On day 15, which was Thanksgiving day, he ate a little. Nothing near what a healthy person might eat on a normal day but he ate. He knows he has to eat. He tries. There's not much success.

My concentration is gone. Focusing on one thing is nearly impossible when so much happens all at once. That's partially due to lack of sleep too. Sleep is something a caregiver treasures most. Sleep is broken up by needs of the one we love or we don't get any sleep at all. Each day is different. On those rare occasions where a loved one does sleep at the same time we do it is glorious. It is a respite.

I try to live in the moment. I really do. I enjoy the laughter we still share. The storytelling. Just holding his hand. But I get triggered. We are buying our first home. We don't want to be in Texas anymore. There is nothing here for us but bad memories. Yes, we have dear friends, but not that strong bond with family that we both need.

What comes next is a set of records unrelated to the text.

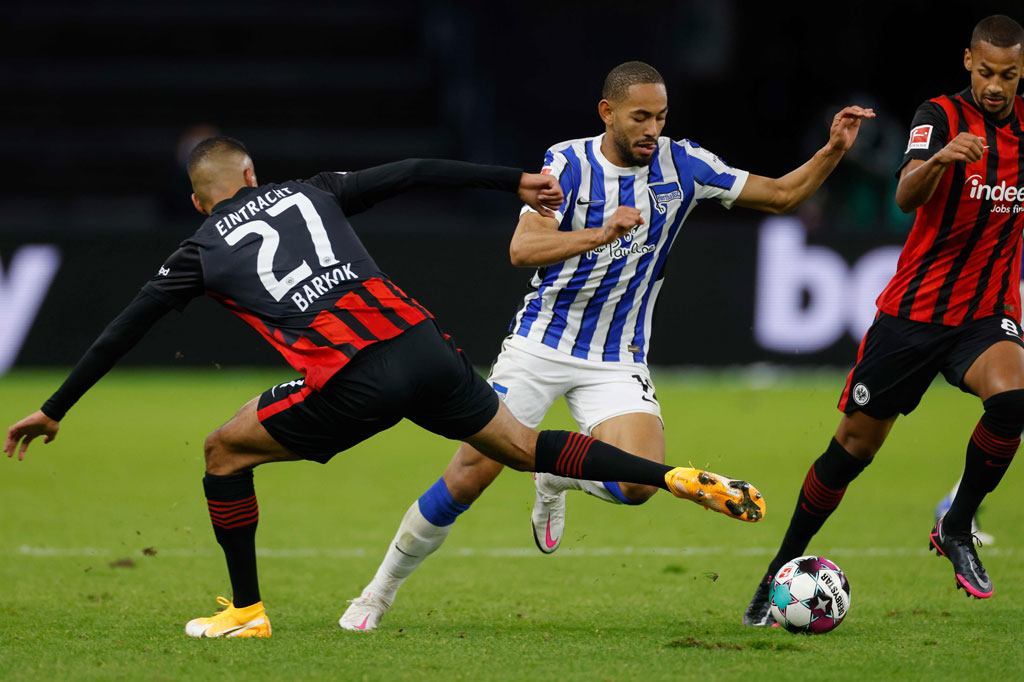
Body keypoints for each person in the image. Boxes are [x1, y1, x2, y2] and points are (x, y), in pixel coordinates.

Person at [3, 137, 767, 639]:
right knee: (524, 446)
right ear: (250, 178)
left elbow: (124, 328)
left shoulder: (198, 246)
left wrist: (55, 407)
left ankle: (245, 610)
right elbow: (413, 172)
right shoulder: (310, 190)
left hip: (351, 378)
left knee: (224, 450)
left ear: (204, 200)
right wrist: (517, 181)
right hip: (424, 344)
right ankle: (670, 475)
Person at [340, 60, 874, 632]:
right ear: (608, 112)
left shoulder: (684, 163)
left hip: (618, 357)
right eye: (640, 117)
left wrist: (833, 149)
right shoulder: (566, 163)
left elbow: (781, 196)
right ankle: (377, 593)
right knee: (470, 472)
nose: (652, 129)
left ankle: (557, 474)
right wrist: (599, 234)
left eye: (661, 117)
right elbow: (523, 248)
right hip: (541, 344)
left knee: (641, 483)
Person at [744, 15, 1024, 626]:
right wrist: (944, 160)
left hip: (987, 313)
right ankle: (779, 570)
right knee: (851, 450)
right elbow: (905, 196)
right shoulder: (940, 117)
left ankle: (956, 526)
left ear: (1021, 71)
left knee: (1013, 400)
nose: (996, 85)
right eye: (985, 72)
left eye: (1008, 74)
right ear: (968, 63)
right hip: (913, 315)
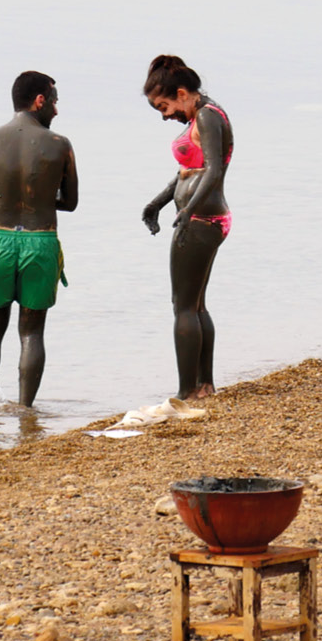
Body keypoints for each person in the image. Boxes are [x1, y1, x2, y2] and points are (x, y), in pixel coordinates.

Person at [0, 70, 78, 409]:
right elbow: (71, 202)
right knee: (31, 333)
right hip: (40, 242)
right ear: (39, 101)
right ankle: (25, 411)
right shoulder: (60, 145)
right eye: (55, 102)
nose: (57, 111)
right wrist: (41, 200)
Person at [140, 55, 232, 401]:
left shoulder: (207, 116)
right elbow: (188, 172)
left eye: (164, 106)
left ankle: (186, 392)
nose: (166, 115)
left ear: (182, 93)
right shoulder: (206, 114)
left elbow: (213, 171)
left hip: (201, 220)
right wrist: (159, 203)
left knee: (183, 307)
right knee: (196, 305)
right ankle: (204, 386)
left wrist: (188, 209)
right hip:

This process makes me think ahead. I have to address the "what if's" and the "maybe's." I will try to speak, try to keep my emotions numb. But without warning a word will get stuck. A huge, painful lump in the base of my throat. The only way to get it to go away is by letting my tear ducts open. The tears reduce the size of the lump so that I can speak again.

Anticipatory grief suggests a person may rehearse the death. I don't need to rehearse. He has planned everything so I don't have to. I don't need to rehearse because I simply know. No life-saving measures. No funeral. Cremation. Memorial service. That's the simple version. But it's laid out.

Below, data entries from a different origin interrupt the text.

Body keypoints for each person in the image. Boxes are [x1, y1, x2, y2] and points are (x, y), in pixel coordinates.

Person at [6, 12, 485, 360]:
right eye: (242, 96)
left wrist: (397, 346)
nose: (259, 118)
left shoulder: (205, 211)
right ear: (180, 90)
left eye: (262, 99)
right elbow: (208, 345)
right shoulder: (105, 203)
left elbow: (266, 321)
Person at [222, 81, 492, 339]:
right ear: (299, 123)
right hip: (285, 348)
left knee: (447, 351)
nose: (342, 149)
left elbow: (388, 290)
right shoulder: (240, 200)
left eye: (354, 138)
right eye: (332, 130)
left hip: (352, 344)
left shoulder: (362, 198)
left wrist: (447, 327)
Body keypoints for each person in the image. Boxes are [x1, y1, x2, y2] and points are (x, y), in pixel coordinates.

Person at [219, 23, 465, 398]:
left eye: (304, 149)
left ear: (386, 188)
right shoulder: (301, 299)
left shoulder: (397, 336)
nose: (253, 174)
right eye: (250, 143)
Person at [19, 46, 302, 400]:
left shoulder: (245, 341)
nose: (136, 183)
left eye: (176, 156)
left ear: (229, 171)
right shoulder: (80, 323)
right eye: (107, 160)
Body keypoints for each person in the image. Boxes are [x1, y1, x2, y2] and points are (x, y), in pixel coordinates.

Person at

Anticipatory grief can be a time to resolve issues and say goodbye. There are no issues, really, none. I am truly blessed. Saying goodbye? No, not ready for that.

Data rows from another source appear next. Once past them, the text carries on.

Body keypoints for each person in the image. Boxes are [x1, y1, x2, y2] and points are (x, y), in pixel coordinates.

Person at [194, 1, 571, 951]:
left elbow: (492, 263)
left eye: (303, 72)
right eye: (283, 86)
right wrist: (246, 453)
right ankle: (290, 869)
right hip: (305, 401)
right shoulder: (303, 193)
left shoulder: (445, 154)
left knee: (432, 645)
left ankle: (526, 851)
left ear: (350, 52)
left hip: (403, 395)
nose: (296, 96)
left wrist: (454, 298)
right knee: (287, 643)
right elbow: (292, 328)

Because I am experiencing this type of grief right now there is a chance I will grieve less later. I don't know. I just can't imagine my life without him. The years we've had will never be enough.

This grief brings isolation. Isolation because I spend all my time taking care of him (and wouldn't change that for a thing!) and it's all I know right now. I'm certain my friends are tired of my grief. I don't blame them. I really don't. This isn't easy for anyone. I will get my life back some day. I will be fine again. But right now, this moment, HE is what matters most and I will talk about this.

His family was here for the weekend. I cannot begin to describe the pain and grief I felt during that visit. I was also so happy. There was so much love. Each one spent time cuddling with him and just talking. My heart could not have hurt anymore than it did when they left. I can't even finish my thought here.
Mikey and his daughter spending some cuddle time. 
I was worried that after their visit he was going to be ready. We talk openly about it. He does want to let go but he says he has one more thing to do and he won't until he sees it through.

It has taken me days to write this. Thinking, walking away, staring, wondering. But that's it. Scattered and thought out at the same time. It's my reality right now.

If you know someone that is a caregiver, please take a moment out of your schedule to do something for them. Don't ask, just do. Gift card for dinner, make them dinner, run errands, etc. They need your support because they are spending all their energy on the one they love.


Unknown said…
Robin, I pray for you and Mikey everyday. I know the grief that you are speaking of :( I deal with it daily. Doctor's have brought Len back 3 times because I wasn't ready to say goodbye, Len has since made sure that won't happen again. Cherish each moment and remember the caregiver needs care too. Love you
Robin said…
Thank you Kathy. I would bring him back as often as I could too because I doubt I'd ever be ready to let go. It was an act of love by him to take it out of my hands. More love back to you!